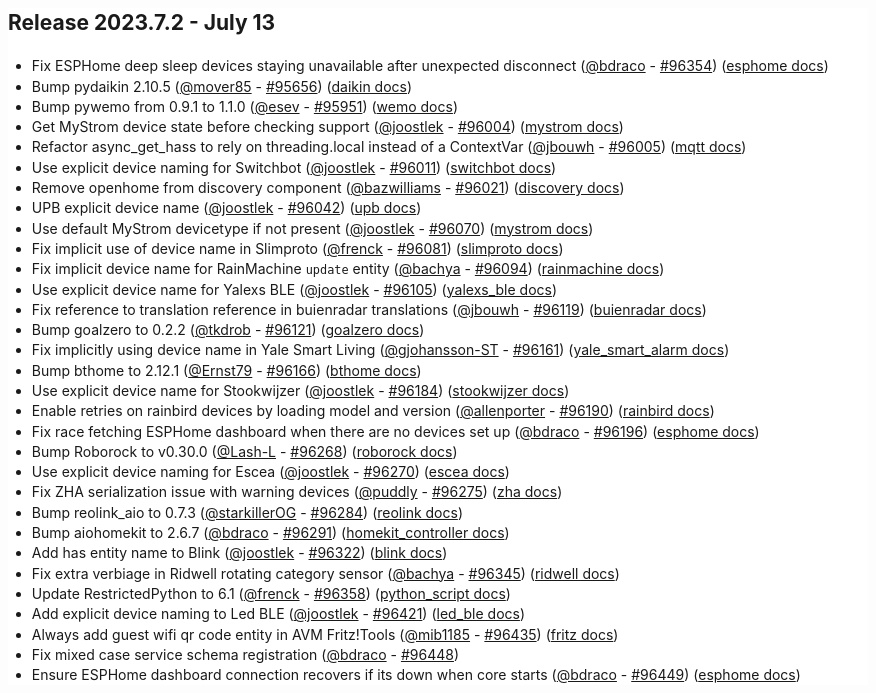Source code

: [rainbird docs]: /integrations/rainbird/
[script docs]: /integrations/script/
[slimproto docs]: /integrations/slimproto/
[switchbot docs]: /integrations/switchbot/
[tuya docs]: /integrations/tuya/
[xiaomi_miio docs]: /integrations/xiaomi_miio/
[yamaha_musiccast docs]: /integrations/yamaha_musiccast/
[zha docs]: /integrations/zha/

## Release 2023.7.2 - July 13

- Fix ESPHome deep sleep devices staying unavailable after unexpected disconnect ([@bdraco] - [#96354]) ([esphome docs])
- Bump pydaikin 2.10.5 ([@mover85] - [#95656]) ([daikin docs])
- Bump pywemo from 0.9.1 to 1.1.0 ([@esev] - [#95951]) ([wemo docs])
- Get MyStrom device state before checking support ([@joostlek] - [#96004]) ([mystrom docs])
- Refactor async_get_hass to rely on threading.local instead of a ContextVar ([@jbouwh] - [#96005]) ([mqtt docs])
- Use explicit device naming for Switchbot ([@joostlek] - [#96011]) ([switchbot docs])
- Remove openhome from discovery component ([@bazwilliams] - [#96021]) ([discovery docs])
- UPB explicit device name ([@joostlek] - [#96042]) ([upb docs])
- Use default MyStrom devicetype if not present ([@joostlek] - [#96070]) ([mystrom docs])
- Fix implicit use of device name in Slimproto ([@frenck] - [#96081]) ([slimproto docs])
- Fix implicit device name for RainMachine `update` entity ([@bachya] - [#96094]) ([rainmachine docs])
- Use explicit device name for Yalexs BLE ([@joostlek] - [#96105]) ([yalexs_ble docs])
- Fix reference to translation reference in buienradar translations ([@jbouwh] - [#96119]) ([buienradar docs])
- Bump goalzero to 0.2.2 ([@tkdrob] - [#96121]) ([goalzero docs])
- Fix implicitly using device name in Yale Smart Living ([@gjohansson-ST] - [#96161]) ([yale_smart_alarm docs])
- Bump bthome to 2.12.1 ([@Ernst79] - [#96166]) ([bthome docs])
- Use explicit device name for Stookwijzer ([@joostlek] - [#96184]) ([stookwijzer docs])
- Enable retries on rainbird devices by loading model and version ([@allenporter] - [#96190]) ([rainbird docs])
- Fix race fetching ESPHome dashboard when there are no devices set up ([@bdraco] - [#96196]) ([esphome docs])
- Bump Roborock to v0.30.0 ([@Lash-L] - [#96268]) ([roborock docs])
- Use explicit device naming for Escea ([@joostlek] - [#96270]) ([escea docs])
- Fix ZHA serialization issue with warning devices ([@puddly] - [#96275]) ([zha docs])
- Bump reolink_aio to 0.7.3 ([@starkillerOG] - [#96284]) ([reolink docs])
- Bump aiohomekit to 2.6.7 ([@bdraco] - [#96291]) ([homekit_controller docs])
- Add has entity name to Blink ([@joostlek] - [#96322]) ([blink docs])
- Fix extra verbiage in Ridwell rotating category sensor ([@bachya] - [#96345]) ([ridwell docs])
- Update RestrictedPython to 6.1 ([@frenck] - [#96358]) ([python_script docs])
- Add explicit device naming to Led BLE ([@joostlek] - [#96421]) ([led_ble docs])
- Always add guest wifi qr code entity in AVM Fritz!Tools ([@mib1185] - [#96435]) ([fritz docs])
- Fix mixed case service schema registration ([@bdraco] - [#96448])
- Ensure ESPHome dashboard connection recovers if its down when core starts ([@bdraco] - [#96449]) ([esphome docs])

[#95656]: https://github.com/home-assistant/core/pull/95656
[#95908]: https://github.com/home-assistant/core/pull/95908
[#95951]: https://github.com/home-assistant/core/pull/95951
[#96004]: https://github.com/home-assistant/core/pull/96004
[#96005]: https://github.com/home-assistant/core/pull/96005
[#96006]: https://github.com/home-assistant/core/pull/96006
[#96011]: https://github.com/home-assistant/core/pull/96011
[#96021]: https://github.com/home-assistant/core/pull/96021
[#96042]: https://github.com/home-assistant/core/pull/96042
[#96070]: https://github.com/home-assistant/core/pull/96070
[#96081]: https://github.com/home-assistant/core/pull/96081
[#96094]: https://github.com/home-assistant/core/pull/96094
[#96105]: https://github.com/home-assistant/core/pull/96105
[#96119]: https://github.com/home-assistant/core/pull/96119
[#96121]: https://github.com/home-assistant/core/pull/96121
[#96161]: https://github.com/home-assistant/core/pull/96161
[#96166]: https://github.com/home-assistant/core/pull/96166
[#96184]: https://github.com/home-assistant/core/pull/96184
[#96190]: https://github.com/home-assistant/core/pull/96190
[#96196]: https://github.com/home-assistant/core/pull/96196
[#96268]: https://github.com/home-assistant/core/pull/96268
[#96270]: https://github.com/home-assistant/core/pull/96270
[#96275]: https://github.com/home-assistant/core/pull/96275
[#96284]: https://github.com/home-assistant/core/pull/96284
[#96291]: https://github.com/home-assistant/core/pull/96291
[#96322]: https://github.com/home-assistant/core/pull/96322
[#96345]: https://github.com/home-assistant/core/pull/96345
[#96354]: https://github.com/home-assistant/core/pull/96354
[#96358]: https://github.com/home-assistant/core/pull/96358
[#96421]: https://github.com/home-assistant/core/pull/96421
[#96435]: https://github.com/home-assistant/core/pull/96435
[#96448]: https://github.com/home-assistant/core/pull/96448
[#96449]: https://github.com/home-assistant/core/pull/96449
[@Ernst79]: https://github.com/Ernst79
[@Lash-L]: https://github.com/Lash-L
[@allenporter]: https://github.com/allenporter
[@bachya]: https://github.com/bachya
[@balloob]: https://github.com/balloob
[@bazwilliams]: https://github.com/bazwilliams
[@bdraco]: https://github.com/bdraco
[@esev]: https://github.com/esev
[@frenck]: https://github.com/frenck
[@gjohansson-ST]: https://github.com/gjohansson-ST
[@jbouwh]: https://github.com/jbouwh
[@joostlek]: https://github.com/joostlek
[@mib1185]: https://github.com/mib1185
[@mover85]: https://github.com/mover85
[@puddly]: https://github.com/puddly
[@starkillerOG]: https://github.com/starkillerOG
[@tkdrob]: https://github.com/tkdrob
[abode docs]: /integrations/abode/
[accuweather docs]: /integrations/accuweather/
[acmeda docs]: /integrations/acmeda/
[blink docs]: /integrations/blink/
[bthome docs]: /integrations/bthome/
[buienradar docs]: /integrations/buienradar/

[@TillFleisch]: https://github.com/TillFleischmann
[@karwosts]: https://github.com/karwosts
[@karwosts]: https://github.com/karwosts
[adr]: https://github.com/home-assistant/architecture/blob/master/adr/0021-YAML-integration-configuration-deprecation-policy.md
[@akx]: https://github.com/akx
[@bieniu]: https://github.com/bieniu
[@bramkragten]: https://github.com/bramkragten
[@dougiteixeira]: https://github.com/dougiteixeira
[@grahambrown11]: https://github.com/grahambrown11
[@hookedonunix]: https://github.com/hookedonunix
[@ludeeus]: https://github.com/ludeeus
[@mdegat01]: https://github.com/mdegat01
[@michalmo]: https://github.com/michalmo
[@Petro31]: https://github.com/Petro31
[@piitaya]: https://github.com/piitaya
[@RoboMagus]: https://github.com/RoboMagus
[@Shulyaka]: https://github.com/Shulyaka
[@vingerha]: https://github.com/vingerha
[Apple TV]: /integrations/apple_tv/
[compensation integration]: /integrations/compensation/
[deep links]: /integrations/apple_tv/#launching-apps
[Derivative]: /integrations/derivative/
[ESPHome]: /integrations/esphome/
[Google Assistant]: /integrations/google_assistant/
[HomeKit Device]: /integrations/homekit_controller/
[Humidifiers]: /integrations/humidifier/
[mqtt_water_heater]: /integrations/water_heater.mqtt/
[MQTT]: /integrations/mqtt/
[persistent notifications]: /integrations/persistent_notification/
[Riemann sum integral]: /integrations/integration/
[Roborock]: /integrations/roborock/
[Sensirion BLE]: /integrations/sensirion_ble/
[Threshold]: /integrations/threshold/
[Tuya]: /integrations/tuya/
[Utility Meter]: /integrations/utility_meter/
[weather entity]: /integrations/weather
[Xiaomi Miio]: /integrations/xiaomi_miio/
[@cpolhout]: https://github.com/cpolhout
[@emontnemery]: https://github.com/emontnemery
[@jimmyd-be]: https://github.com/jimmyd-be
[@jpbede]: https://github.com/jpbede
[@mikewoudenberg]: https://github.com/mikewoudenberg
[Discovergy]: /integrations/discovergy
[Dremel 3D Printer]: /integrations/dremel_3d_printer
[Image]: /integrations/image
[LOQED Touch Smart Lock]: /integrations/loqed
[Renson]: /integrations/renson
[#95485]: https://github.com/home-assistant/core/pull/95485
[#95911]: https://github.com/home-assistant/core/pull/95911
[#95913]: https://github.com/home-assistant/core/pull/95913
[#95916]: https://github.com/home-assistant/core/pull/95916
[#95917]: https://github.com/home-assistant/core/pull/95917
[#95941]: https://github.com/home-assistant/core/pull/95941
[#95944]: https://github.com/home-assistant/core/pull/95944
[#95947]: https://github.com/home-assistant/core/pull/95947
[#95949]: https://github.com/home-assistant/core/pull/95949
[#95958]: https://github.com/home-assistant/core/pull/95958
[#95968]: https://github.com/home-assistant/core/pull/95968
[#95969]: https://github.com/home-assistant/core/pull/95969
[#95985]: https://github.com/home-assistant/core/pull/95985
[#95986]: https://github.com/home-assistant/core/pull/95986
[#95991]: https://github.com/home-assistant/core/pull/95991
[#96000]: https://github.com/home-assistant/core/pull/96000
[@bramkragten]: https://github.com/bramkragten
[@emontnemery]: https://github.com/emontnemery
[@jpbede]: https://github.com/jpbede
[@marcelveldt]: https://github.com/marcelveldt
[@micha91]: https://github.com/micha91
[@neocolis]: https://github.com/neocolis
[flick_electric docs]: /integrations/flick_electric/
[frontend docs]: /integrations/frontend/
[matter docs]: /integrations/matter/
[nuki docs]: /integrations/nuki/
[qnap docs]: /integrations/qnap/
[daikin docs]: /integrations/daikin/
[discovery docs]: /integrations/discovery/
[escea docs]: /integrations/escea/
[esphome docs]: /integrations/esphome/
[fritz docs]: /integrations/fritz/
[goalzero docs]: /integrations/goalzero/
[homekit_controller docs]: /integrations/homekit_controller/
[led_ble docs]: /integrations/led_ble/
[mqtt docs]: /integrations/mqtt/
[mystrom docs]: /integrations/mystrom/
[python_script docs]: /integrations/python_script/
[rainmachine docs]: /integrations/rainmachine/
[reolink docs]: /integrations/reolink/
[ridwell docs]: /integrations/ridwell/
[roborock docs]: /integrations/roborock/
[stookwijzer docs]: /integrations/stookwijzer/
[upb docs]: /integrations/upb/
[wemo docs]: /integrations/wemo/
[yale_smart_alarm docs]: /integrations/yale_smart_alarm/
[yalexs_ble docs]: /integrations/yalexs_ble/
[#95736]: https://github.com/home-assistant/core/pull/95736
[#96093]: https://github.com/home-assistant/core/pull/96093
[#96377]: https://github.com/home-assistant/core/pull/96377
[#96487]: https://github.com/home-assistant/core/pull/96487
[#96493]: https://github.com/home-assistant/core/pull/96493
[#96494]: https://github.com/home-assistant/core/pull/96494
[#96499]: https://github.com/home-assistant/core/pull/96499
[#96535]: https://github.com/home-assistant/core/pull/96535
[#96555]: https://github.com/home-assistant/core/pull/96555
[#96556]: https://github.com/home-assistant/core/pull/96556
[#96560]: https://github.com/home-assistant/core/pull/96560
[#96575]: https://github.com/home-assistant/core/pull/96575
[#96582]: https://github.com/home-assistant/core/pull/96582
[#96601]: https://github.com/home-assistant/core/pull/96601
[#96610]: https://github.com/home-assistant/core/pull/96610
[#96612]: https://github.com/home-assistant/core/pull/96612
[#96724]: https://github.com/home-assistant/core/pull/96724
[#96755]: https://github.com/home-assistant/core/pull/96755
[#96783]: https://github.com/home-assistant/core/pull/96783
[#96789]: https://github.com/home-assistant/core/pull/96789
[#96800]: https://github.com/home-assistant/core/pull/96800
[#96831]: https://github.com/home-assistant/core/pull/96831
[#96850]: https://github.com/home-assistant/core/pull/96850
[#96877]: https://github.com/home-assistant/core/pull/96877
[#96881]: https://github.com/home-assistant/core/pull/96881
[#96904]: https://github.com/home-assistant/core/pull/96904
[#96911]: https://github.com/home-assistant/core/pull/96911
[#96937]: https://github.com/home-assistant/core/pull/96937
[#96945]: https://github.com/home-assistant/core/pull/96945
[#96954]: https://github.com/home-assistant/core/pull/96954
[#96965]: https://github.com/home-assistant/core/pull/96965
[#96966]: https://github.com/home-assistant/core/pull/96966
[#96973]: https://github.com/home-assistant/core/pull/96973
[#96981]: https://github.com/home-assistant/core/pull/96981
[#96987]: https://github.com/home-assistant/core/pull/96987
[#97004]: https://github.com/home-assistant/core/pull/97004
[@Shutgun]: https://github.com/Shutgun
[@andrewsayre]: https://github.com/andrewsayre
[@bdr99]: https://github.com/bdr99
[@cdce8p]: https://github.com/cdce8p
[@emontnemery]: https://github.com/emontnemery
[@etnoy]: https://github.com/etnoy
[@michaeldavie]: https://github.com/michaeldavie
[@mkmer]: https://github.com/mkmer
[@quthla]: https://github.com/quthla
[@rappenze]: https://github.com/rappenze
[@slovdahl]: https://github.com/slovdahl
[@uvjustin]: https://github.com/uvjustin
[androidtv_remote docs]: /integrations/androidtv_remote/
[daikin docs]: /integrations/daikin/
[devolo_home_network docs]: /integrations/devolo_home_network/
[environment_canada docs]: /integrations/environment_canada/
[esphome docs]: /integrations/esphome/
[fibaro docs]: /integrations/fibaro/
[honeywell docs]: /integrations/honeywell/
[imap docs]: /integrations/imap/
[mazda docs]: /integrations/mazda/
[mystrom docs]: /integrations/mystrom/
[onvif docs]: /integrations/onvif/
[otbr docs]: /integrations/otbr/
[roborock docs]: /integrations/roborock/
[sensibo docs]: /integrations/sensibo/
[sia docs]: /integrations/sia/
[simplisafe docs]: /integrations/simplisafe/
[smartthings docs]: /integrations/smartthings/
[ssdp docs]: /integrations/ssdp/
[stookalert docs]: /integrations/stookalert/
[stream docs]: /integrations/stream/
[systemmonitor docs]: /integrations/systemmonitor/
[tensorflow docs]: /integrations/tensorflow/
[vallox docs]: /integrations/vallox/
[@disforw]: https://github.com/disforw
[@MartinHjelmare]: https://github.com/MartinHjelmare
[@pail23]: https://github.com/pail23
[Google Translate text-to-speech]: /integrations/google_translate
[Linn / Openhome]: /integrations/openhome
[myStrom]: /integrations/mystrom
[QNAP]: /integrations/qnap
[@pvizeli]: https://github.com/pvizeli
[#95236]: https://github.com/home-assistant/core/pull/95236
[#94090]: https://github.com/home-assistant/core/pull/94090
[#95225]: https://github.com/home-assistant/core/pull/95225
[#95143]: https://github.com/home-assistant/core/pull/95143
[@ludeeus]: https://github.com/ludeeus
[#94468]: https://github.com/home-assistant/core/pull/94468
[@Sab44]: https://github.com/Sab44
[#80478]: https://github.com/home-assistant/core/pull/80478
[#93965]: https://github.com/home-assistant/core/pull/93965
[#94832]: https://github.com/home-assistant/core/pull/94832
[@micha91]: https://github.com/micha91
[#74954]: https://github.com/home-assistant/core/pull/74954
[#95096]: https://github.com/home-assistant/core/pull/95096
[#94106]: https://github.com/home-assistant/core/pull/94106
[#94094]: https://github.com/home-assistant/core/pull/94094
[@jgrieger1]: https://github.com/jgrieger1
[#92371]: https://github.com/home-assistant/core/pull/92371
[devblog]: https://developers.home-assistant.io/blog/
[#94363]: https://github.com/home-assistant/core/pull/94363
[Big Ass Fans integration]: /integrations/baf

+===+

WHAT YOU SHOULD DO: Lay out the material from its start up to and including the line with "## Release 2023.7.2 - July 13" as a Markdown table with the columns Row and Line, numbering each line and skipping blank ones. Leave the pictures out.

OUTPUT:
| Row | Line |
|---|---|
| 1 | Source code |
| 2 | : [rainbird docs]: /integrations/rainbird/ |
| 3 | [script docs]: /integrations/script/ |
| 4 | [slimproto docs]: /integrations/slimproto/ |
| 5 | [switchbot docs]: /integrations/switchbot/ |
| 6 | [tuya docs]: /integrations/tuya/ |
| 7 | [xiaomi_miio docs]: /integrations/xiaomi_miio/ |
| 8 | [yamaha_musiccast docs]: /integrations/yamaha_musiccast/ |
| 9 | [zha docs]: /integrations/zha/ |
| 10 | ## Release 2023.7.2 - July 13 |